But a legal source told AFP Thursday that French investigators have not yet received any further pieces of plane wreckage from Reunion island.

Malaysia’s Prime Minister Najib Razak said earlier Thursday that a team of international experts has confirmed that the wing component came from the Malaysian Airlines flight which disappeared in March of last year.

The jet mysteriously vanished after inexplicably veering off course en route from Kuala Lumpur to Beijing with 239 people on board.

French prosecutors, however, were more cautious in their initial findings than Razak, saying only that there was a "very high probability" that the wing part, known as a flaperon, was from the missing flight.

They did, however, confirm that the part was from a Boeing 777.

An international team of experts in Toulouse began a second day of tests Thursday on the initial piece of washed-up wreckage.

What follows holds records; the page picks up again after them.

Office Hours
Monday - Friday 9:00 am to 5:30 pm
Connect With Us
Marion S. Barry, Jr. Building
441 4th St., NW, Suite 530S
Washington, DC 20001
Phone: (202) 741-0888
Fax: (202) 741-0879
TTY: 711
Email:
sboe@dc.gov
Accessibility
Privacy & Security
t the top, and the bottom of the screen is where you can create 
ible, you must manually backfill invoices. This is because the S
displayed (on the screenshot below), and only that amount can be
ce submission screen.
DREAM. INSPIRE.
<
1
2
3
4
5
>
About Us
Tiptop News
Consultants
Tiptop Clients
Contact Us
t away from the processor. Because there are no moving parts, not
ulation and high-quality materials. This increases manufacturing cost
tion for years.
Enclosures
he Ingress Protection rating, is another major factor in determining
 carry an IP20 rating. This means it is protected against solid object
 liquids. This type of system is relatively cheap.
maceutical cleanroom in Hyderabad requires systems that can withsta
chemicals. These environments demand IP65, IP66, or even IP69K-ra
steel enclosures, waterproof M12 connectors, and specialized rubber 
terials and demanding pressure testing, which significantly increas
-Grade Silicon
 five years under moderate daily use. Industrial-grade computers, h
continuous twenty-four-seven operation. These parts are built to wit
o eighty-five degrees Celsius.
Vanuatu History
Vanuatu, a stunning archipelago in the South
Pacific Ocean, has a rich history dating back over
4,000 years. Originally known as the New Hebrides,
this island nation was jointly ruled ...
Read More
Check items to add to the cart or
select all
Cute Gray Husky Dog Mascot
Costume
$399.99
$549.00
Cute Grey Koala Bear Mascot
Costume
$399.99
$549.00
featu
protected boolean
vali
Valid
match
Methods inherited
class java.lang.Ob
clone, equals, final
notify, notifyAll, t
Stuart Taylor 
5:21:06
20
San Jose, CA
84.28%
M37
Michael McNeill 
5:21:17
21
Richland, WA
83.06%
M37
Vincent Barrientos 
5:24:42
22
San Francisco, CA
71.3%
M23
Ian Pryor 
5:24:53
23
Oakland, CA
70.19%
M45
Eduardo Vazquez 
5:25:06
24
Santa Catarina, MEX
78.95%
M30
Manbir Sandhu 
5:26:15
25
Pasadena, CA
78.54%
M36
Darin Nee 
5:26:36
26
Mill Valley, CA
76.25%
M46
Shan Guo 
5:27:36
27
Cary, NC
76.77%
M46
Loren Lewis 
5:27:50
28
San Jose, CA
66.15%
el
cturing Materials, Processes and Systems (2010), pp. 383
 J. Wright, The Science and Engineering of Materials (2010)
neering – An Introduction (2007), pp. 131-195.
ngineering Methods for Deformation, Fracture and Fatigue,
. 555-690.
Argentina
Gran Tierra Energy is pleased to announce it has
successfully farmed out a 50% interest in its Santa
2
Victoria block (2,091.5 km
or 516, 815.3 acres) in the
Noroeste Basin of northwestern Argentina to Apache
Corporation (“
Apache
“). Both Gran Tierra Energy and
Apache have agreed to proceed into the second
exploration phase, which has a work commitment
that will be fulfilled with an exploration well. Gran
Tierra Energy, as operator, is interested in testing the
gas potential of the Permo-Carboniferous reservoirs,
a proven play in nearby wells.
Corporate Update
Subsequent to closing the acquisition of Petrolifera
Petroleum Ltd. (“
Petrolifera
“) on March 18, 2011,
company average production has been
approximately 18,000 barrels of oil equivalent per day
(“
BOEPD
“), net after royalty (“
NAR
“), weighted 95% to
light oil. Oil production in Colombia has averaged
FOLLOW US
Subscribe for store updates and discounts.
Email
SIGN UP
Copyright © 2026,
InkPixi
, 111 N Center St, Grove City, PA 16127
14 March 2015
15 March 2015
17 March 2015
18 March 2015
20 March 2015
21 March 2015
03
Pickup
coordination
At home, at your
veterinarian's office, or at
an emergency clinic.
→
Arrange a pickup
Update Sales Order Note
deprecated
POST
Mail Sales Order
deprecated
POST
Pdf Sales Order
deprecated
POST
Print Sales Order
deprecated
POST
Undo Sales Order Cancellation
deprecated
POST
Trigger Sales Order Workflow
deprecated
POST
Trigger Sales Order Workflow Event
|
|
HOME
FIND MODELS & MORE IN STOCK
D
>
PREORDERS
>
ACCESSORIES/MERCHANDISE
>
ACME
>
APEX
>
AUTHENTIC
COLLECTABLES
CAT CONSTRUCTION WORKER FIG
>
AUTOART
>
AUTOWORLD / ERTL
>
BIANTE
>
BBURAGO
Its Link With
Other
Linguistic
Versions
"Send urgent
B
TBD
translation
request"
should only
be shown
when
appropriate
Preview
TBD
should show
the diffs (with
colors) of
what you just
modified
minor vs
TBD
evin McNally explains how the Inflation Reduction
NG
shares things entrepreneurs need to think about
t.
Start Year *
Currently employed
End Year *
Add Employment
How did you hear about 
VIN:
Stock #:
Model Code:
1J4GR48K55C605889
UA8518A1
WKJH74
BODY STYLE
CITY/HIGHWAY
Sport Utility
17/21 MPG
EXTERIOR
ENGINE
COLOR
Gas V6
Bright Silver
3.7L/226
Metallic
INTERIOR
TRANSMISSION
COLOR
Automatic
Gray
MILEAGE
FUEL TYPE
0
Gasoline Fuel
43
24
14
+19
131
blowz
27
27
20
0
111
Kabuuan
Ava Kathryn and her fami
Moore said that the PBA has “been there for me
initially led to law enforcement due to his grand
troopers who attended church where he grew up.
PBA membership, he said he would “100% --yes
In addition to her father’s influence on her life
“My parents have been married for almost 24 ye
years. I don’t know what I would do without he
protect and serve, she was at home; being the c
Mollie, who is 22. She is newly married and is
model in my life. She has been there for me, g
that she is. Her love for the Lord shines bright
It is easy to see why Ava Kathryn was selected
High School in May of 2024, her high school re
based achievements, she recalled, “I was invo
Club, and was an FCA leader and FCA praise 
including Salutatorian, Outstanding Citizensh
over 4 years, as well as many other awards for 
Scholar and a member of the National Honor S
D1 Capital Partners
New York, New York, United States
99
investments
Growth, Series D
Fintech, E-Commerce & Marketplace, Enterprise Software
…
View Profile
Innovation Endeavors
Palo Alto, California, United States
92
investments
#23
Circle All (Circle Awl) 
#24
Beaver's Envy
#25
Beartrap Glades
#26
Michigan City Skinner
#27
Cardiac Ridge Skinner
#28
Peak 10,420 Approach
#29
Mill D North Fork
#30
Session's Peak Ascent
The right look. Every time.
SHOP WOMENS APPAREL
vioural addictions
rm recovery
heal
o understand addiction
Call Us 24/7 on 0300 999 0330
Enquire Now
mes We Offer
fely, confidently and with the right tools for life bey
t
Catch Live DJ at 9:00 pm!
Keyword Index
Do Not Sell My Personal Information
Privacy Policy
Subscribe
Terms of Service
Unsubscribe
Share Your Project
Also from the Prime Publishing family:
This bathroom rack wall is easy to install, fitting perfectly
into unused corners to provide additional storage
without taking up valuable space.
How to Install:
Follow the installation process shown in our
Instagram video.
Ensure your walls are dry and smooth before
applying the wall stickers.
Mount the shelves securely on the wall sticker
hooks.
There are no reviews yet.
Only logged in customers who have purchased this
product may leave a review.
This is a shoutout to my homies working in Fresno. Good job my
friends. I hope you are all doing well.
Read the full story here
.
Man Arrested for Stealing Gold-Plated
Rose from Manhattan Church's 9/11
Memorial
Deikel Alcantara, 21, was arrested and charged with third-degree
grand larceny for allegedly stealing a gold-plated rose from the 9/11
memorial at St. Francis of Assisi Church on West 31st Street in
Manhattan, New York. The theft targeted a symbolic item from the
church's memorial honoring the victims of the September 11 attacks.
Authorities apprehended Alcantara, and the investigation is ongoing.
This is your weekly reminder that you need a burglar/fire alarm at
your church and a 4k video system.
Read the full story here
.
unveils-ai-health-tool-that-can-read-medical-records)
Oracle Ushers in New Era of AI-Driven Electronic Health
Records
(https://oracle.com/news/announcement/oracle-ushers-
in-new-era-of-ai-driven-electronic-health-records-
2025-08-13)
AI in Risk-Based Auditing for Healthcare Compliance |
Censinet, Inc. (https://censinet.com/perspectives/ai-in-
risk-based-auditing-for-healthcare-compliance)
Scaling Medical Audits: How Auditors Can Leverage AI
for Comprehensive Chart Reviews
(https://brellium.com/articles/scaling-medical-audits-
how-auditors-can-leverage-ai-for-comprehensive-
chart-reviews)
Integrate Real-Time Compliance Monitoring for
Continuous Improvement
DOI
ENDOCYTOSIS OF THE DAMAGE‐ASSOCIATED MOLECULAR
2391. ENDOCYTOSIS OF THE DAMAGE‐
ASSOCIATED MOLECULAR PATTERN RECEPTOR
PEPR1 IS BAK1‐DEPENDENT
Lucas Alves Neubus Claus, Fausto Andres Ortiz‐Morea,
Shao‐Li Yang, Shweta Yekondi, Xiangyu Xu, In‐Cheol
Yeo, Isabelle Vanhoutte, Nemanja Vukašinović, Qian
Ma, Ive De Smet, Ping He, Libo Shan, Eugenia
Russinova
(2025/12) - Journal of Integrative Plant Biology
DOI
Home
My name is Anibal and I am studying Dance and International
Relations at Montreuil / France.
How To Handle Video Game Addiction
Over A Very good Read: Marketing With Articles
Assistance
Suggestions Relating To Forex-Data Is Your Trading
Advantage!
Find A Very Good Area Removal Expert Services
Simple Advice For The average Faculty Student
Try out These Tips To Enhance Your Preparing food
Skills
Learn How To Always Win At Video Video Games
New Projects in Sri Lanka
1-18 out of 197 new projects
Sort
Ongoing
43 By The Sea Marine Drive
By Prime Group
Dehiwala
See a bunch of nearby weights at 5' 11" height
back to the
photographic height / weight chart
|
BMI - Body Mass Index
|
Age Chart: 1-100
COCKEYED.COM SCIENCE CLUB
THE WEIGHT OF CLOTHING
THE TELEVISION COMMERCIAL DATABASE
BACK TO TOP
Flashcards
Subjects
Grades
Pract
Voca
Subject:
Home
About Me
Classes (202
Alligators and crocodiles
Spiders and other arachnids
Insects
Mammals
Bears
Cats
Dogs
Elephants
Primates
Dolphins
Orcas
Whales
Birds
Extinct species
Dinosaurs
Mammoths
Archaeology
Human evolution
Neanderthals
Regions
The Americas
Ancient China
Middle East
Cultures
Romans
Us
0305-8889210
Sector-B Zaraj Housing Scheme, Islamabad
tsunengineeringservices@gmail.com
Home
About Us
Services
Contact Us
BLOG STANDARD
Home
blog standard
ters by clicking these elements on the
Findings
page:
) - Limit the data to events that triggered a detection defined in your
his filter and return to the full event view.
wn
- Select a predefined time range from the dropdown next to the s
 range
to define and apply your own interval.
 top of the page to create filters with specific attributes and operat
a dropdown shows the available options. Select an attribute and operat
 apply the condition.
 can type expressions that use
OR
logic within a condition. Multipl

Meanwhile, a spokesperson for the Paris prosecutor’s office, which has been helping manage the French investigation, told the Wall Street Journal that Malaysian officials have not shared evidence from their criminal investigation into the flight’s disappearance with French investigators.

That includes information surrounding the seizure of a computer from the home of one of the pilots and details about two passengers who were flying on stolen passports.

Friction between Malaysian officials and other participants in the primary investigation has been evident from the very first hours after the jet disappeared. Families of the passengers have been angered by conflicting statements from Malaysia and, at times, Australia.

Chinese relatives of passengers aboard MH370 expressed anger and disbelief on Thursday, saying they had "serious doubts" over Kuala Lumpur's announcement that a wing part found is from the aircraft.

In a handwritten statement posted on Chinese social media and signed "All MH370 passengers' relatives", they demanded a high-level Malaysian government representative meet them and "provide explanations".

Wen Wancheng, whose 34-year-old son was on board, told AFP: "The French examiners were instead very cautious. They haven't drawn a conclusion.

"How can you jump to the conclusion that the plane has crashed simply on the basis of a single piece of debris? It could be pulled from other aircraft."